** Opening TEXT PROVIDED block **
The exploratory group, headed by retired Superior Court Judge Kenneth Fields, is looking at the court system in Buffalo, which identifies and diverts veterans who commit misdemeanor offenses into a program that offers them counseling and other support services for a time and allows the soldiers to plead to a lesser crime.
It will be months before the committee here gets through the exploratory phase, and it could be longer before veterans advocates, court officials and prosecutors develop the framework to start a similar court here.
The committee is trying to determine how many veterans, such as Batroff, are locked up in Maricopa County. That figure is hard to come by, largely because officials generally don’t ask the question until the defendant is sentenced, if then.
However, a snapshot of adults going through probation in the county during the first six months of last year found that more than 400 people, or more than 7 percent, had served in the armed forces.
With nearly 600,000 veterans in Arizona, experts say, those numbers will likely increase as more return home from the wars.
“One of the things that offended me is seeing a veteran who is self-medicating with alcohol or marijuana or meth and going to court and standing side by side with some gangbanger or lifetime criminal and being treated the same as them,” said Billy Little, an attorney and retired Air Force colonel. “If you can tie the alleged criminal activity to their service, to us, I thought they deserved better than that.”
Little, along with others in the legal community, have pushed for the specialty-court idea and worked with Superior Court Presiding Judge Barbara Mundell to launch the effort.
Next steps
The exploratory committee, which includes representatives from the courts, adult probation, veterans advocates, mental-health providers and the Maricopa County Attorney’s Office, hope to present a proposal to Mundell by summer. Fields said the courts likely would not come at any additional costs to the court system.
Although the idea has support among veterans advocates and court officials, it’s not a slam dunk.
** Closing TEXT PROVIDED block **
→ **QUESTIONS**
• A. Write out the passage of the veterans court article between "The committee is" and "sentenced, if then.", inclusive.
• B. Carry the veterans court article forward from its final sentence.
The records come from another source and have no connection to the veterans court article.
** Opening LISTED ENTRIES block **
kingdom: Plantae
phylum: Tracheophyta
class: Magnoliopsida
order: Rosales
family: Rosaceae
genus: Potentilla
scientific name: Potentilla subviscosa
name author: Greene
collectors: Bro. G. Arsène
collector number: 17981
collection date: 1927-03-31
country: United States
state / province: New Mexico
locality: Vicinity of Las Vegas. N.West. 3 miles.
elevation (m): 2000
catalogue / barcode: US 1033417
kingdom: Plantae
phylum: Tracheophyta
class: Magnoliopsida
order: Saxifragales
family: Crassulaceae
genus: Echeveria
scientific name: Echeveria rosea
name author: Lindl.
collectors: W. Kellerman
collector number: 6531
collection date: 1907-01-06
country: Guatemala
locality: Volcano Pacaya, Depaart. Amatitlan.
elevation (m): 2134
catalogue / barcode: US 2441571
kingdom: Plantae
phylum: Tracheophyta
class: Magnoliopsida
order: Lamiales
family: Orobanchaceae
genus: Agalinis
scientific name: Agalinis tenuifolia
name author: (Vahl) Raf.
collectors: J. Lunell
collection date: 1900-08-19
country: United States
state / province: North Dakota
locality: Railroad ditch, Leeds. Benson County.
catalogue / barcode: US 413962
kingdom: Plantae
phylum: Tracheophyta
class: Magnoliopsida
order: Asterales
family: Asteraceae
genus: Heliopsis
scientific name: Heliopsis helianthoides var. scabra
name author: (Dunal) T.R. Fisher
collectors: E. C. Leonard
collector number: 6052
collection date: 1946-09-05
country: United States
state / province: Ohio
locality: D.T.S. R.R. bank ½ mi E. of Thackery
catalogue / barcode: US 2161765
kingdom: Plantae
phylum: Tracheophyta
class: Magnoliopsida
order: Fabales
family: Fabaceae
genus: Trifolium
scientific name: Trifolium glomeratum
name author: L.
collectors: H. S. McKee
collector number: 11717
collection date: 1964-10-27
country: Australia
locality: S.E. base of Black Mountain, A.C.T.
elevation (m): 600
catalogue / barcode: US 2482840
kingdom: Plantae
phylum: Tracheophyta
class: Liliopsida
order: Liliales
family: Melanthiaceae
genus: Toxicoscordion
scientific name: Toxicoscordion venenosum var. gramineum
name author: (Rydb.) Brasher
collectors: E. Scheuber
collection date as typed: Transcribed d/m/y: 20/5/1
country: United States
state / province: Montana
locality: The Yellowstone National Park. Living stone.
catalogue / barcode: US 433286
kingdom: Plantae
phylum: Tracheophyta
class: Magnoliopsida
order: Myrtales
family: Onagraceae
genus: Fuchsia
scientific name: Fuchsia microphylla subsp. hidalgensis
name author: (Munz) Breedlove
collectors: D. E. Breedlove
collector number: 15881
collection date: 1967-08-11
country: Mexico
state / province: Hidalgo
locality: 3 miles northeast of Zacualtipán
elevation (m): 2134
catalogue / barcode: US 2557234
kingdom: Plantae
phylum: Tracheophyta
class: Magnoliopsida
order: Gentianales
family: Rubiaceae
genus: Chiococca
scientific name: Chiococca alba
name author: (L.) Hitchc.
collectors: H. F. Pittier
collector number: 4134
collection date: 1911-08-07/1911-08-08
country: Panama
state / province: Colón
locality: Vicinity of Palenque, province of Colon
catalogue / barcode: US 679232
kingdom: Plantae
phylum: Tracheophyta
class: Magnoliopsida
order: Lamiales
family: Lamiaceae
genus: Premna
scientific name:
** Closing LISTED ENTRIES block **
→ **ANSWER SECTION**
• A.
The committee is trying to determine how many veterans, such as Batroff, are locked up in Maricopa County. That figure is hard to come by, largely because officials generally don’t ask the question until the defendant is sentenced, if then.

• B.
The County Attorney’s Office has questioned whether a suspect deserves to be treated any differently because he or she served in the military and whether the court would work with those who commit serious felonies or only lower-level crimes.
County Attorney Andrew Thomas’ office has consistently come out against specialty courts, such as a Spanish-language DUI court, that offer services to certain suspects. But the office has not determined its stance on a potential veterans court.
“Justice is supposed to be blind,” said Barnett Lotstein, a special assistant county attorney. “We have great respect for our veterans, obviously. If it can be shown that a veterans court is not only in the interest of the defendants and the body public, there may be some benefit, unlike the race-based courts, which we are absolutely opposed.”
Courts elsewhere
In upstate New York, Erie County residents have come to expect low-level offenders to get diverted to one of Buffalo’s specialty courts if the suspects qualify, said Judge Robert Russell, who presides over the veterans court.
“Whether they realize it or not, they’re already seeing veterans,” Russell said. “The issue is: Do you design a program that meets the needs of that culture?”
That might have helped Batroff.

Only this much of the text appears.